ATTRIBUTEfortinet-group-name 1 String
ATTRIBUTEfortinet-client-ip-address 2 InetAddr
ATTRIBUTEfortinet-vdom-name 3 String
ATTRIBUTEfortinet-client-ipv6-address 4 octets (Optional)
ATTRIBUTEfortinet-interface-name 5 String
ATTRIBUTEfortinet-access-profile 6 String



The following is, for your convenience, please refer to:


650) this.width=650; "src=" http://s3.51cto.com/wyfs02/M00/57/96/wKiom1Se3XjxJJVrAAKLnFKi_RE096.jpg "title=" screen Shot 2014-12-28 at 00.02.48.png "alt=" Wkiom1se3xjxjjvraaklnfki_re096.jpg "/>


650) this.width=650; "src=" http://s3.51cto.com/wyfs02/M01/57/94/wKioL1Se3kuSsTPPAAM3ZCuP55A516.jpg "title=" screen Shot 2014-12-28 at 00.03.01.png "alt=" Wkiol1se3kusstppaam3zcup55a516.jpg "/>



650) this.width=650; "src=" http://s3.51cto.com/wyfs02/M01/57/96/wKiom1Se3byx-ZZ-AAPRQbDGqa8852.jpg "title=" screen Shot 2014-12-28 at 00.10.33.png "alt=" Wkiom1se3byx-zz-aaprqbdgqa8852.jpg "/>


650) this.width=650; "src=" http://s3.51cto.com/wyfs02/M02/57/94/wKioL1Se3n7ypKujAAEWuL_6zGM242.jpg "title=" screen Shot 2014-12-28 at 00.23.21.png "alt=" Wkiol1se3n7ypkujaaewul_6zgm242.jpg "/>


Done, the rest of the settings, back to the previous blog reference can be.

This article is from the "dream-dependent practice-Original only" blog, please be sure to keep this source http://yinzi7.blog.51cto.com/299508/1596738

Configure Windows NPS as a RADIUS server for the FortiGate firewall

Contact Us

The content source of this page is from Internet, which doesn't represent Alibaba Cloud's opinion; products and services mentioned on that page don't have any relationship with Alibaba Cloud.
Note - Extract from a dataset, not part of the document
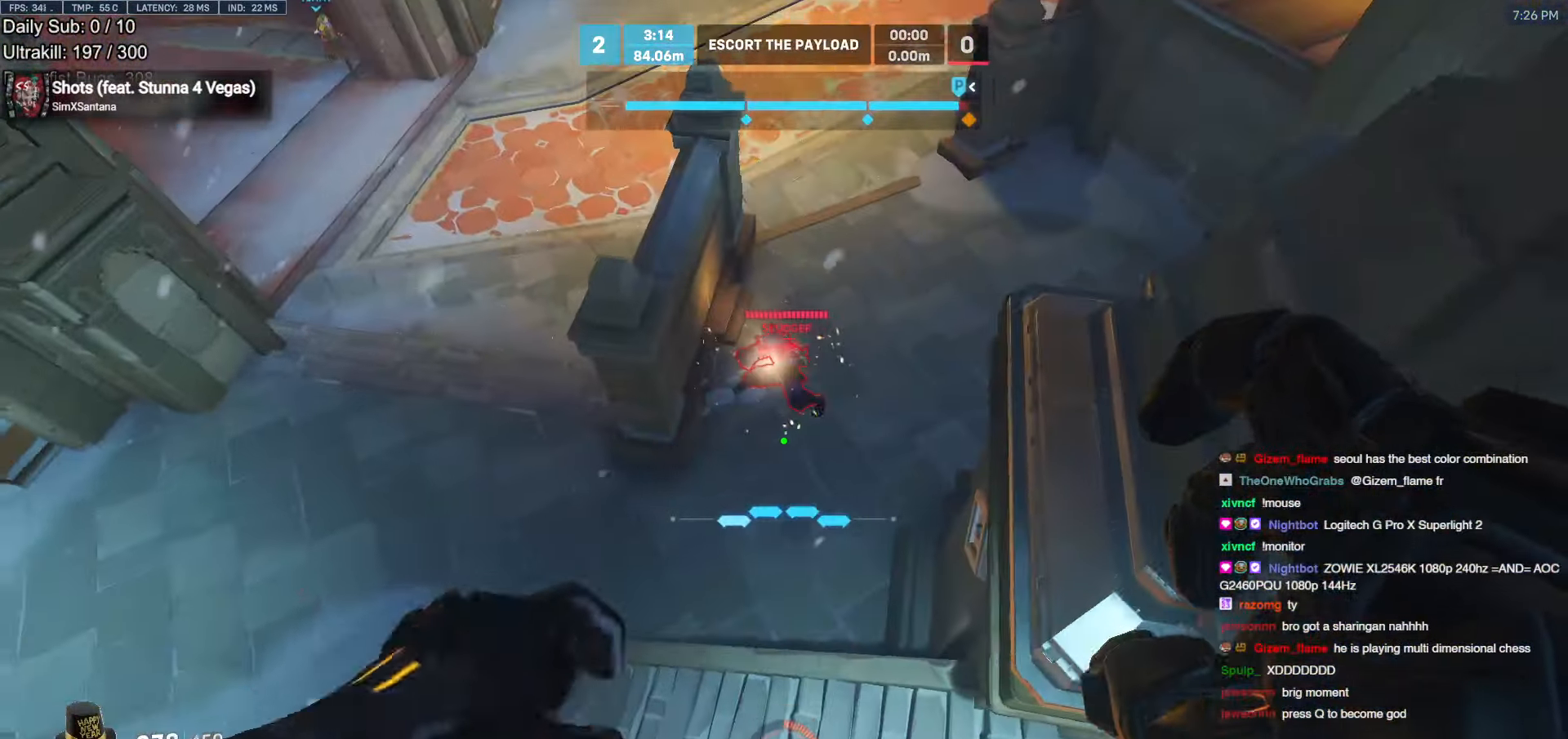
{"keys": ["s"], "mouse": ["left"], "events": [[168, "mouse_left", "down"], [268, "mouse_left", "up"], [352, "s", "down"], [453, "d", "up"], [453, "mouse_left", "down"]]}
If the content of the page makes you feel confusing, please write us an email, we will handle the problem within 5 days after receiving your email.

If you find any instances of plagiarism from the community, please send an email to: info-contact@alibabacloud.com and provide relevant evidence. A staff member will contact you within 5 working days.
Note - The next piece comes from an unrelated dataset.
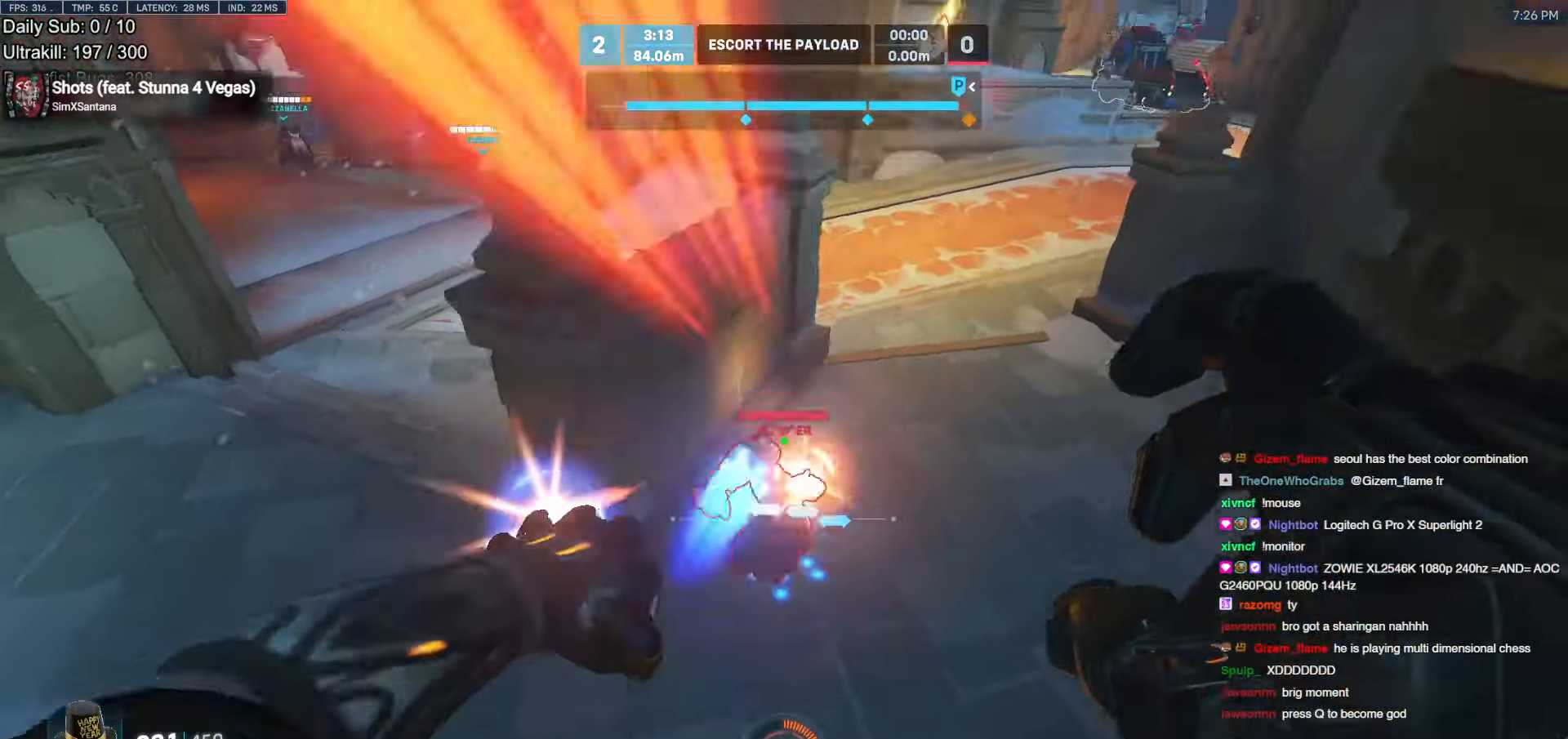
{"keys": ["d", "s"], "mouse": [], "events": [[16, "a", "down"], [50, "mouse_left", "up"], [100, "s", "up"], [251, "s", "down"], [335, "d", "down"], [386, "a", "up"]]}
A Free Trial That Lets You Build Big!

Start building with 50+ products and up to 12 months usage for Elastic Compute Service

  • Sales Support

    1 on 1 presale consultation

  • After-Sales Support

    24/7 Technical Support 6 Free Tickets per Quarter Faster Response

  • Alibaba Cloud offers highly flexible support services tailored to meet your exact needs.